だからなに?とばかりの山田さんに、思わず苦笑いが漏れた。そんな私のリアクションに、何を勘違いしたのか、山田さんの表情が更に険しくなる。


「なに?社長夫人には分からないかもしれないけどさー、私ら底辺の社員だって大変なわけ。忙しいのにちょっとのミスを今すぐやれとか言われてもなー。ねー?」



井戸端会議仲間を引き入れて、まさかの私が加害者にされようとしている。



「社長夫人、マジ感じ悪い。」


そう吐き捨てる山田さん。さえちゃんならまだしも、30超えてるお姉さんが職場でこんな口調だと、さすがに引くな。

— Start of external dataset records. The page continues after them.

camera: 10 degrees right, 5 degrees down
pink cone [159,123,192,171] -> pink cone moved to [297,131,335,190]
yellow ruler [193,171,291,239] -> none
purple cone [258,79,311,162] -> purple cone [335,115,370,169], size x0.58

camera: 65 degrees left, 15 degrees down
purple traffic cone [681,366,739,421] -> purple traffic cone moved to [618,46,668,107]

あー、これ、ほんとにさえちゃんに任せなくて良かったかも。



「感じが悪いのは結構ですが、この書類は今日までの案件なんです。そちらがミスをしたのですから、終わらせていただかないと困ります。」

「っっ、は?」



さっきから社長夫人を強調しているから、私だからヒートアップしてるってことも十分あり得るけど。

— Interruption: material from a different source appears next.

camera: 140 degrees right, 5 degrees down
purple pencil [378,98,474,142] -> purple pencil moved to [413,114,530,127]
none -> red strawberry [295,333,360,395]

でもここは、冷静に。笑顔を絶やさずにー。スマイルスマイル。



「終業まで、あと1時間ですよね?その5分で終わる作業をちゃちゃっと今やっていただければ、終業後に所長が自ら動かなくて済むんですが。」


あっけにとられた感じの山田さん。同じ山田でも全然違うなー。なんて、どうでもいいことを考える。